Em sua autobiografia, Giorgia Meloni explica por que é de direita
Em sua autobiografia "Eu sou Giorgia", Meloni oferece uma perspectiva clara e contundente sobre as distinções entre as ideologias políticas
O conceito de política de direita, segundo a Primeira-Ministra italiana Giorgia Meloni, está intrinsecamente ligado ao foco nas necessidades e direitos dos indivíduos.
Em sua autobiografia “Eu sou Giorgia”, Meloni oferece uma perspectiva clara e contundente sobre as distinções entre as ideologias políticas.
Meloni é conhecida por sua linguagem direta, e ao abordar as diferenças entre a direita e a esquerda, ela não hesita em expressar suas opiniões.
A obra destaca que a aversão da esquerda à direita é uma realidade inegável, e Meloni admite que não nutre simpatia pela ideologia oposta. “A esquerda não gosta da direita, isso é bastante evidente”, declara em um trecho divulgado pela “Welt”.
De acordo com Meloni, a esquerda frequentemente tenta ditar o que significa ser de direita. Isso inclui jornalistas, políticos e intelectuais que, segundo ela, perdem tempo tentando moldar a imagem da direita de acordo com suas próprias expectativas.
Para Meloni, essa imposição de valores sugere uma busca pela superioridade moral que não se justifica.
A Primeira-Ministra argumenta que tal abordagem visa deslegitimar a direita, fazendo com que esta perca apoio popular. Ela enfatiza que a verdadeira política de direita deve ser autêntica e não se preocupar em agradar a esquerda: “Quando a esquerda elogia suas posições, é um sinal de que algo está errado”, afirma.

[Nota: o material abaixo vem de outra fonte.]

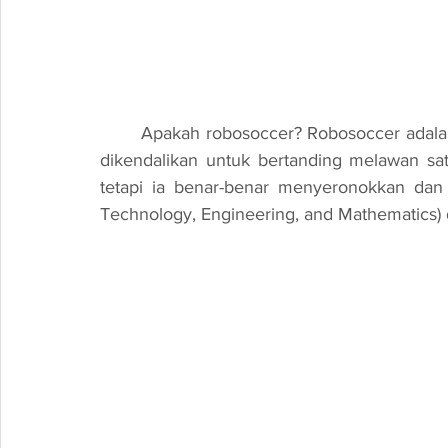
	Apakah robosoccer? Robosoccer adalah permainan bola sepak di mana robot-robot kecil 
dikendalikan untuk bertanding melawan satu 
tetapi ia benar-benar menyeronokkan dan
Technology, Engineering, and Mathematics)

Meloni critica a política da esquerda por seu idealismo e pela tendência de ignorar as realidades do mundo.
Ela caracteriza o pensamento esquerdista como uma ideologia disposta a justificar a opressão e a violência em nome de suas crenças.
Esquerda e extremismo islâmico
A conexão entre essa ideologia e o fundamentalismo religioso islâmico também é um ponto central em seu discurso.
A Primeira-Ministra menciona que aqueles que acreditam estar cumprindo uma missão divina podem ver como legítimo eliminar qualquer um que se oponha aos seus objetivos, comparando essa mentalidade tanto ao terrorismo quanto à repressão política.
Essa analogia gerou debate sobre os limites das comparações entre diferentes formas de extremismo.
Valores ocidentais
Meloni defende uma visão de mundo enraizada na valorização do ser humano como um ente inserido em contextos familiares, nacionais e culturais ocidentais. Ela acredita que os princípios fundamentais da liberdade são essenciais para o desenvolvimento individual e coletivo.
A proposta de Meloni ecoa conceitos clássicos do liberalismo político, promovendo valores como responsabilidade individual, senso comunitário e ceticismo em relação ao Estado.
Ela critica ainda a ideia de um mundo sem diferenças, afirmando que a identidade italiana se reflete na diversidade cultural representada pelas centenas de campanários no país, cuja sonoridade une os cidadãos.
O livro “Eu sou Giorgia: minhas raízes, minhas ideias” promete provocar discussões acaloradas sobre o papel da direita na política contemporânea.